## DO THIS
Write what comes next in the text on XSLT 3.0 streaming, starting right after its last sentence.

═══ TEXT

#Streaming and Accumulators
When a document is too large to fit in memory — tens of gigabytes of log data, massive data exports, or continuous feeds — XSLT 3.0's streaming features let you process it in a single pass without building the entire tree. If you have worked with IAsyncEnumerable, Utf8JsonReader, or System.IO.Pipelines in C#, the motivation is the same: process data as it flows through, never holding more than a small window in memory.
#Contents
#Primary Source Streaming
The simplest way to enable streaming is to declare a streamable mode for the primary input document. When the default mode (or a named mode) is streamable, the XSLT processor reads the principal source document through an XmlReader rather than building a full in-memory tree:
<xsl:stylesheet xmlns:xsl="http://www.w3.org/1999/XSL/Transform" version="3.0">
<!-- Stream the primary source document -->
<xsl:mode streamable="yes"/>
<xsl:template match="/">
<summary>
<xsl:apply-templates select="catalog/product"/>
</summary>
</xsl:template>
<xsl:template match="product">
<item name="{@name}" price="{@price}"/>
</xsl:template>
</xsl:stylesheet>With xsl:mode streamable="yes" on the unnamed (default) mode, the initial apply-templates call reads the input document as a stream. No tree is built for the primary source.

══════
═══ ITEMS

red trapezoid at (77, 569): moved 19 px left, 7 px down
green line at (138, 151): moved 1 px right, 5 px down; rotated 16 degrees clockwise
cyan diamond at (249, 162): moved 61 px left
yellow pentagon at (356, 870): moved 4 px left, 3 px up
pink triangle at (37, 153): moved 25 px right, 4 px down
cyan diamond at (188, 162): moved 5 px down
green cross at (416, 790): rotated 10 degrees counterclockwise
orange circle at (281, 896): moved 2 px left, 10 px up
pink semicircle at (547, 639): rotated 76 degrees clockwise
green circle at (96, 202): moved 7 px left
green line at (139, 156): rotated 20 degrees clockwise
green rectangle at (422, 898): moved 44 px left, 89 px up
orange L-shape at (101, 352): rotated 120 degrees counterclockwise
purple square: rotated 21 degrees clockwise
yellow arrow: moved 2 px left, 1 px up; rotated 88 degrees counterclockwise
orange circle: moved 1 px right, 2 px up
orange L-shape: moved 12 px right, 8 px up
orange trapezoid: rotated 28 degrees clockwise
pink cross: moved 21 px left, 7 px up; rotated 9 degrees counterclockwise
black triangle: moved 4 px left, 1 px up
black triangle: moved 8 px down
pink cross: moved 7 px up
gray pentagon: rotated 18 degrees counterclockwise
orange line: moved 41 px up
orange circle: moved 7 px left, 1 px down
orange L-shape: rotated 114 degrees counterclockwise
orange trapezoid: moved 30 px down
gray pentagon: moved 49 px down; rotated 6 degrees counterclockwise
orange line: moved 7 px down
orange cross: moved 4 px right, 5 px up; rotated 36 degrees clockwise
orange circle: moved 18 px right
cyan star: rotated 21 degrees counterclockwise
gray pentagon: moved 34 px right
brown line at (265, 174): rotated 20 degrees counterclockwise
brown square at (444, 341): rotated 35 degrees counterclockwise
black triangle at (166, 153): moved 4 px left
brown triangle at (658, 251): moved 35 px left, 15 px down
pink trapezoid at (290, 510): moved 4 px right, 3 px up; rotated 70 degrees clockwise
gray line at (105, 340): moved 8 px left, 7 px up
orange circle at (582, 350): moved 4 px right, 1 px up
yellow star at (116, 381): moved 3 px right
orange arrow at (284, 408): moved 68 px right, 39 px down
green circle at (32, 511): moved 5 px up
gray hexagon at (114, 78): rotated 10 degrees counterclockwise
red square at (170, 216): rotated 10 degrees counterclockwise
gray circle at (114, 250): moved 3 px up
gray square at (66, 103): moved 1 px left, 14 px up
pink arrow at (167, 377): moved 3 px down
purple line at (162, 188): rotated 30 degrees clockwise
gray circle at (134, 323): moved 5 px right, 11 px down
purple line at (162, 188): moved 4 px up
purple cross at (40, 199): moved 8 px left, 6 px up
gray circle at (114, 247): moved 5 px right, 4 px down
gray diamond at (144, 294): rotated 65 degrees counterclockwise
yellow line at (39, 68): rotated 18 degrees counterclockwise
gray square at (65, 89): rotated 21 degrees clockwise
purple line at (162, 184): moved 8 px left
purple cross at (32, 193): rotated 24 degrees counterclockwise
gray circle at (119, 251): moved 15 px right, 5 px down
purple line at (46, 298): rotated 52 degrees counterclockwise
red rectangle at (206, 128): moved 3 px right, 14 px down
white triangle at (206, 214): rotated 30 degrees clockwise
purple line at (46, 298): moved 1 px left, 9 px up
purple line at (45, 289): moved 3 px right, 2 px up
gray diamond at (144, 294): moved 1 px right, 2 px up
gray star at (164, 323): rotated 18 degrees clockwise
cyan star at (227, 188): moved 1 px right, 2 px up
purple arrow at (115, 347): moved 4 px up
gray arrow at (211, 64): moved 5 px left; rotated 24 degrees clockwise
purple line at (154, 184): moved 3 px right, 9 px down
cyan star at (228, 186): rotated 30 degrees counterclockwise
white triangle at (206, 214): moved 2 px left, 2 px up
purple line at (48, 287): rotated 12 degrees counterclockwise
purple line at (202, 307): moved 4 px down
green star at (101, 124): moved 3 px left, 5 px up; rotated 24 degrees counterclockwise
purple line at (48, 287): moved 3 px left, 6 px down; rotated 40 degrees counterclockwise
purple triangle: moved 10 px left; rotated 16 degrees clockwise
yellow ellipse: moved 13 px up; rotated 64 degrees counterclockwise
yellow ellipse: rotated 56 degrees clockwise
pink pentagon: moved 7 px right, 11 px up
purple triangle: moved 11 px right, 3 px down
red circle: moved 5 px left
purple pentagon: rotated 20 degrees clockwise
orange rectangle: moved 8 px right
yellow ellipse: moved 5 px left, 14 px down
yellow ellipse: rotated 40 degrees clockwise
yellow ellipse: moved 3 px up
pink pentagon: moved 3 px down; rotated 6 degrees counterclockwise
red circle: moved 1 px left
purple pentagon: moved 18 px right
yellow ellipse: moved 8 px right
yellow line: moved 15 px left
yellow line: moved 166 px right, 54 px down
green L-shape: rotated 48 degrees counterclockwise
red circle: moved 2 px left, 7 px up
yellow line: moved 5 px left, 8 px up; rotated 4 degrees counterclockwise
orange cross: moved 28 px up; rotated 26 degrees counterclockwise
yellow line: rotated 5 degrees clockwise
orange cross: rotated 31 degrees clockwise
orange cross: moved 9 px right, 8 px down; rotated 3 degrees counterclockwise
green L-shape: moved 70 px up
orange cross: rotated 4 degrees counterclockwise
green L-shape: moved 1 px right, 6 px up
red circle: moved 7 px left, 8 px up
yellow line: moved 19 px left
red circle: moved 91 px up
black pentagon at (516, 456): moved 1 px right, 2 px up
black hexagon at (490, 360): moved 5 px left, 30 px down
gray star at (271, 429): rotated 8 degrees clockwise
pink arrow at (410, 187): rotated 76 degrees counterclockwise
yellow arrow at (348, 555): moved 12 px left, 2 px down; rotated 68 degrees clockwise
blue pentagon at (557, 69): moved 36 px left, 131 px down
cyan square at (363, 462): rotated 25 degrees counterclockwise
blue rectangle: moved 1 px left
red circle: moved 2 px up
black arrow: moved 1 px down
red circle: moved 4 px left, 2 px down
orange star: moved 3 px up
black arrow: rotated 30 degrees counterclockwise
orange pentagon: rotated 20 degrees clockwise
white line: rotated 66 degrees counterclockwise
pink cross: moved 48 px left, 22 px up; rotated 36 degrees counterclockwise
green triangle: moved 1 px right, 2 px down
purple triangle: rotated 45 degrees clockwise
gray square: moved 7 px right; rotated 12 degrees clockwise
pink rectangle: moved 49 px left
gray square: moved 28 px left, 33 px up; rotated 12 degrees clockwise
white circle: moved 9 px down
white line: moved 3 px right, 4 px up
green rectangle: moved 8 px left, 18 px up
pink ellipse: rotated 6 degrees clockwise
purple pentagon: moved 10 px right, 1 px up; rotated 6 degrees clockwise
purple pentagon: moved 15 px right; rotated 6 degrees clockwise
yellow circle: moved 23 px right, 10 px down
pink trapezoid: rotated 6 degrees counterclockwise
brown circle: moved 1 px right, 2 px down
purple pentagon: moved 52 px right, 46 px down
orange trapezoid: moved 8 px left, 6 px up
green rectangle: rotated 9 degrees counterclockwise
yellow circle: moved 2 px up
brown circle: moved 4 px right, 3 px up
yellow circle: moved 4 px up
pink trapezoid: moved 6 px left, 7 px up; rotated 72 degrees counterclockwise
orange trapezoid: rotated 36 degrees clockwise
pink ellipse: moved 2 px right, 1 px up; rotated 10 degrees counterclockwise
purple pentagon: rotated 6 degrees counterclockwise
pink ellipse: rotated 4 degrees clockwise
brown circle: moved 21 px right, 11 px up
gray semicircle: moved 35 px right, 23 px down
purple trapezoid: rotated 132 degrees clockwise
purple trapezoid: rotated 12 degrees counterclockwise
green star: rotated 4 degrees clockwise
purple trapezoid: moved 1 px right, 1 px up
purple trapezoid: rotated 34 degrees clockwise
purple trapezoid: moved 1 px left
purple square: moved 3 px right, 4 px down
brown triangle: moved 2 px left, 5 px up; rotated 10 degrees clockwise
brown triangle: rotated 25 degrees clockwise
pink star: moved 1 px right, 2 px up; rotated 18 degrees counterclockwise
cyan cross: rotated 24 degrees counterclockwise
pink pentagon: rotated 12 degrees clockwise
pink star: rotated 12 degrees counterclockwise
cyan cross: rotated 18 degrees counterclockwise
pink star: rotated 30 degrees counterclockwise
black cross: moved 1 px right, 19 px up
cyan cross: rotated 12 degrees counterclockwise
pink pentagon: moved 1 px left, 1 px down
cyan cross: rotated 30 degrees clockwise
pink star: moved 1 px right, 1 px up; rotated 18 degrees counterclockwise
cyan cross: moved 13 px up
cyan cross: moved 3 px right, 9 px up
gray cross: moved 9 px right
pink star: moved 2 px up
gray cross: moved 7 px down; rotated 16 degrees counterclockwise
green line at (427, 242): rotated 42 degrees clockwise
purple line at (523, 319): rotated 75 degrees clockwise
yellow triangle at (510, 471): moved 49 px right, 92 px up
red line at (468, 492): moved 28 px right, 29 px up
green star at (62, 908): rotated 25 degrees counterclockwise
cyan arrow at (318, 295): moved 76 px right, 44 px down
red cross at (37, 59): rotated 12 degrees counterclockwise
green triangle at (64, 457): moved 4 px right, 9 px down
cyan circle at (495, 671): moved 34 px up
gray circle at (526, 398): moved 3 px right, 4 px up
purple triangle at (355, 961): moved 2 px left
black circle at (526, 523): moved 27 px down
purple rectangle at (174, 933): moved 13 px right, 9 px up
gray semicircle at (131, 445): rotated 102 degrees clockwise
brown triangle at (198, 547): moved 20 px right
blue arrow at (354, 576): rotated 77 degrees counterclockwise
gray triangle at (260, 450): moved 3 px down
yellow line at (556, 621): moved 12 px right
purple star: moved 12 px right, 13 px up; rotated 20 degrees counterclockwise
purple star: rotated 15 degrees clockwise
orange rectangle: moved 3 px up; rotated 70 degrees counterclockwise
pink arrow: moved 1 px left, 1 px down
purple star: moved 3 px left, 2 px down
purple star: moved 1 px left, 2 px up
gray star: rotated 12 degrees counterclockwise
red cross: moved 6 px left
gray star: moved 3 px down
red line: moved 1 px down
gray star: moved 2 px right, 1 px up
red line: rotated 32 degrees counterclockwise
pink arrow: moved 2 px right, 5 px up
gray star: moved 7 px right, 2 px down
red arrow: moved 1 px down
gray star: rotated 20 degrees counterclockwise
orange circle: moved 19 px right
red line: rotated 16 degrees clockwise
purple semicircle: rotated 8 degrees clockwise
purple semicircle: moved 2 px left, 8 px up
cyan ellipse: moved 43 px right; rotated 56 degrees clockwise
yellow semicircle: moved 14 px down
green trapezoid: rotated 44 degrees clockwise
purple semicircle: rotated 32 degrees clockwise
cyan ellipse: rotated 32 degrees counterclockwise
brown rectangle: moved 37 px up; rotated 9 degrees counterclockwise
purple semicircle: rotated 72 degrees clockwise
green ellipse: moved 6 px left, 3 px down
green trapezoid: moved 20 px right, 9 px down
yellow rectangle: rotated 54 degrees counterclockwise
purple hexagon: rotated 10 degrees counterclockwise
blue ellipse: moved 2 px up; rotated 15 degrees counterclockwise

══════

## ANSWER TO THE TASK
#Detecting Streaming Support
You can check at compile time whether the processor supports streaming:
<xsl:if test="system-property('xsl:supports-streaming') = 'yes'">
<!-- streaming-specific logic -->
</xsl:if>
system-property('xsl:supports-streaming') returns "yes" in PhoenixmlDb.
#The Streaming Concept
In conventional (non-streaming) XSLT processing, the entire input document is parsed into an in-memory tree before any templates execute. This is fine for documents up to a few hundred megabytes, but fails for larger documents.
Streaming changes the execution model: the processor reads the document as a stream of events (start-element, text, end-element) and executes templates as each node passes by. At any point, only the current node and its ancestors are in memory.
#When You Need Streaming
-
The document is too large for available memory (multi-gigabyte XML exports)
-
You want to start producing output before the entire input is read
-
You are processing a continuous feed that never ends
-
You want to minimize memory footprint even for moderate-sized documents
#When You Do Not Need Streaming
-
Documents fit comfortably in memory (most XML files)
-
You need random access to the document (looking backward or forward freely)
-
The transformation requires multiple passes over the same data
C# parallel: The same trade-off exists in .NET. XmlDocument or XDocument loads everything into memory (like non-streaming XSLT). XmlReader and Utf8JsonReader stream through the data, but you lose the ability to navigate freely:
// Non-streaming: full tree in memory
var doc = XDocument.Load("huge-file.xml");
var items = doc.Descendants("item").Where(x => ...);
// Streaming: one node at a time
using var reader = XmlReader.Create("huge-file.xml");
while (reader.Read())
{
if (reader.NodeType == XmlNodeType.Element && reader.Name == "item")
{
// Process one item at a time
}
}XSLT streaming gives you the memory efficiency of XmlReader with the declarative power of templates.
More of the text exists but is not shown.